MATOS, G. A.; http://lattes.cnpq.br/7338472006179742; MATOS, Gabriella Amâncio.
Resumen:
The human papillomavirus (HPV) is largely responsible for causing several types of cancer, especially cervical cancer, and genital lesions, being the oncogene E5 belonging to this pathogen important for its oncogenic potential. This work analyzed the in silico genetic variability of gene E5 of HPV 16 gene sequences using the National Center for Biotechnology Information (NCBI) genomic database in order to identify, through the alignment of the codons, structural changes in the organization of the secondary structure of oncoprotein, which could influence its degree of pathogenicity.
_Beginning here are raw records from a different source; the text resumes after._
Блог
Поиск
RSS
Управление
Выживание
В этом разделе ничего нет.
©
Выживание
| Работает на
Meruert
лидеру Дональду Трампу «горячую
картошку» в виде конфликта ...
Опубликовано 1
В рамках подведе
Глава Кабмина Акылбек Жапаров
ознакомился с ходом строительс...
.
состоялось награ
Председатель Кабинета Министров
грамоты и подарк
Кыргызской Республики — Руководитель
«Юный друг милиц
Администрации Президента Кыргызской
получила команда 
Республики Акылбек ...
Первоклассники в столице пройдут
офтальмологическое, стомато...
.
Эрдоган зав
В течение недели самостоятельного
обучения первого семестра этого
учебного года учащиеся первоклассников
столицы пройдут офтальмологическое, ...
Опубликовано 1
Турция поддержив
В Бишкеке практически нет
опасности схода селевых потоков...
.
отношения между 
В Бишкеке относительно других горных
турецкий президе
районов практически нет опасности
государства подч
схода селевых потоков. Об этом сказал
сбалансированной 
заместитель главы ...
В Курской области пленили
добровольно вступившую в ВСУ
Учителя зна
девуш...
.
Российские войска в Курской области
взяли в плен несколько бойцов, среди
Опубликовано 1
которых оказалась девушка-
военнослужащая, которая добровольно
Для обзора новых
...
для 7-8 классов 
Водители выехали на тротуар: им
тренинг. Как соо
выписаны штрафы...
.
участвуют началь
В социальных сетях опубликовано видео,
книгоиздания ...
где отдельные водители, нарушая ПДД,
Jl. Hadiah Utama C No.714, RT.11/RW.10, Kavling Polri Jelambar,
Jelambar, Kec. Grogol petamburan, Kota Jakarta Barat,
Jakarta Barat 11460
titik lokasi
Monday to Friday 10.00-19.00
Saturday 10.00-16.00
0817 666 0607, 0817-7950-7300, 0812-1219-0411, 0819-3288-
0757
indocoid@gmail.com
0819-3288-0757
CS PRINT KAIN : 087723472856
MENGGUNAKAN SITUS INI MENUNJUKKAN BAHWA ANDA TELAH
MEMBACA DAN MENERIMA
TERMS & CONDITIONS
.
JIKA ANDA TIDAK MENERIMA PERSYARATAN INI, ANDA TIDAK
Analysis of HPV16 oncogene E5 variations deposited in the databases revealed the existence, through the PSIPRED software, of several polymorphic sites, by investigating the secondary structure of the protein, as well as the variations found in the variant sequences, with respect to the prototype sequence K02718. Regarding the mapping of the epitopes according to the IEDB platform standards, it was observed that the oncoprotein 16E5 sequence of the reference sample K02718 formed immunogenic epitopes with molecules belonging to MHC-I (HLA-A and HLA-B) and MHC-
II. (HLA-DR), where HLA-A complex molecules are more related to the action of oncorprotein 16E5. Non-synonymous mutations promote changes in the secondary structure structure of 16E5 oncorprotein requiring a cell study to determine the impact that such changes have on the progression of carcinogenesis. The study of immunogenic epitopes is very useful for planning the identification and identification of early carcinogenic progressions, being computational biology a new strand of scientific study for identification and initial action for the development of immunotherapeutic strategies.